I do think this is important because this will definitely shorten the time between diagnosis and the treatment plan, especially when subtype or hidden genomic features would otherwise take longer to confirm.
One of the other things about AI is better risk stratification. Machine learning models combining clinical, cytogenetic, and molecular data can definitely outperform conventional guideline-based risk systems in prognostic accuracy. As for the treatment selection. This is an emerging field, especially because the treatment response is biologically heterogeneous. There is some data about SMART trials, which can return ex vivo drug response reports within seven days for most participants and improve risk stratification. This is particularly important because this will lead to more individualized therapy rather than just choosing one regimen that fits all. The next role, which is emerging, would be to see transplant and intensive treatment planning.
AI models can help predict outcomes, such as mortality after transplant, and to refine who may need alternative collection or mobilization strategies. I would say AML is a disease where timing definitely matters, molecular heterogeneity matters, and relapse biology can change very quickly. That makes it a particularly good fit for AI in a few ways. AI can compress turnaround time from raw pathology and genomics into a usable classification. It can surface mutation-linked treatment implications. It can definitely update risk dynamically as new labs, response data, or residual disease information come in. However, it’s not going to replace hematopathologists, molecular diagnostics, or leukemia specialists in AML care. Definitely, the current role is augmented decision support.
Katherine Banwell:
Yeah, that’s a good point. There are still going to be humans taking care of other humans.
Dr. Sangeetha Venugopal:
For sure. Yeah.
Katherine Banwell:
Dr. Venugopal, is there anything you’d like to add about the evolution of AML care and treatment? What are you excited about?
Dr. Sangeetha Venugopal:
I’m actually excited about how we are doing so many novel things. For example, I talked about the Marlin system. I want to know how this will change current clinical practice because this is still a system in testing. I would want to see broad-scale application of this particular system in diagnosis. Definitely, I, as a leukemia researcher and a treating physician, would want to know something about my patient’s leukemia genetic makeup immediately rather than waiting for about a week. This will help me in treatment planning with regard to clinical care and how I’m going to approach this patient in particular.

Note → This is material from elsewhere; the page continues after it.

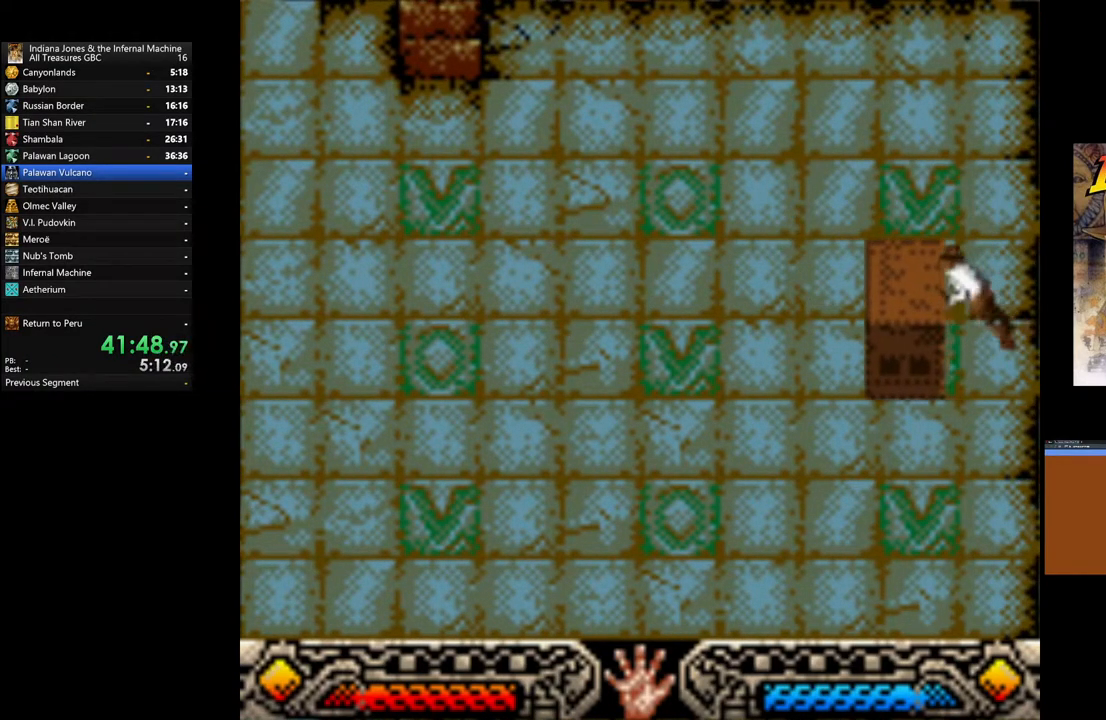
{"buttons": ["A"], "left_stick": "left", "right_stick": "center", "events": []}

That’s something I’m excited about. Again, the next one I’m excited about is the menin inhibitor combination therapies because, right now, as a menin inhibitor monotherapy, the duration of response is not spectacular.

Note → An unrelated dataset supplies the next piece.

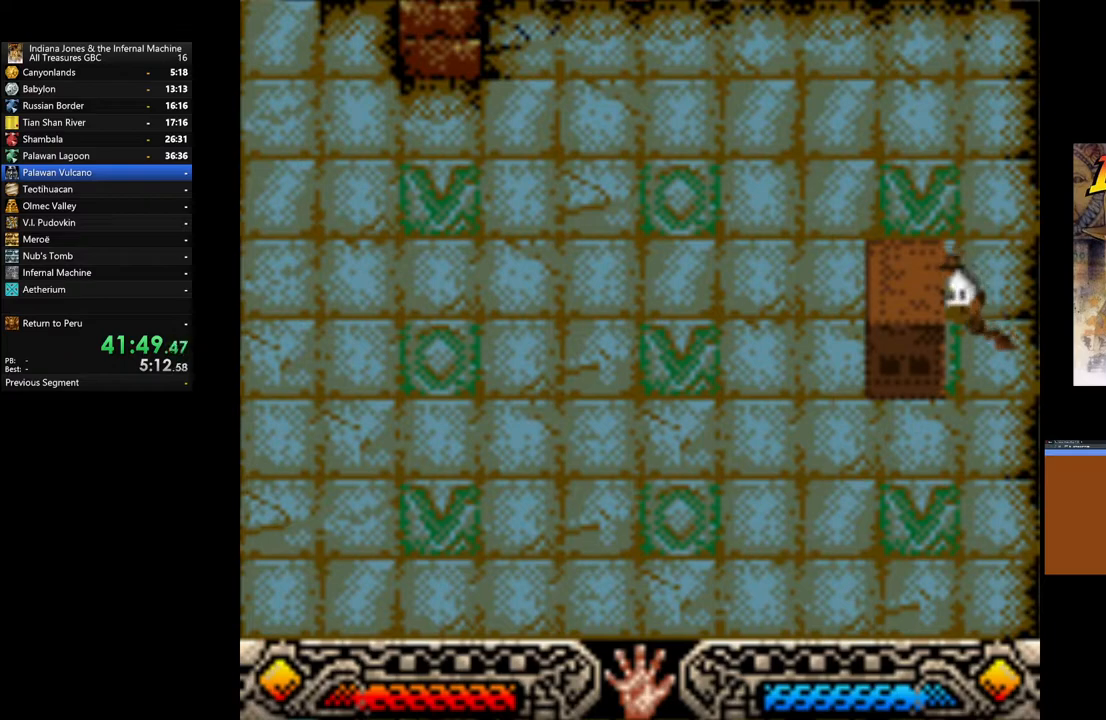
{"buttons": ["A"], "left_stick": "left", "right_stick": "center", "events": []}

Nevertheless, we have another medication to treat our patients with relapsed leukemia. I’m quite certain that combination therapy will definitely improve the outcomes of patients with AML whose leukemia is sensitive to menin inhibition. And all-oral therapy. This is actually a treatment-changing paradigm. The first treatment-changing paradigm was treating older adults with a hypomethylating agent and venetoclax (Venclexta) combination, which happened six years ago. Six years later, now in 2026, we have an all-oral therapy, which is oral decitabine and venetoclax, to treat our patients with AML who are not eligible to receive intensive chemotherapy.
This means that your patient will spend less time in the clinic and probably have less financial toxicity by driving back and forth and all that stuff.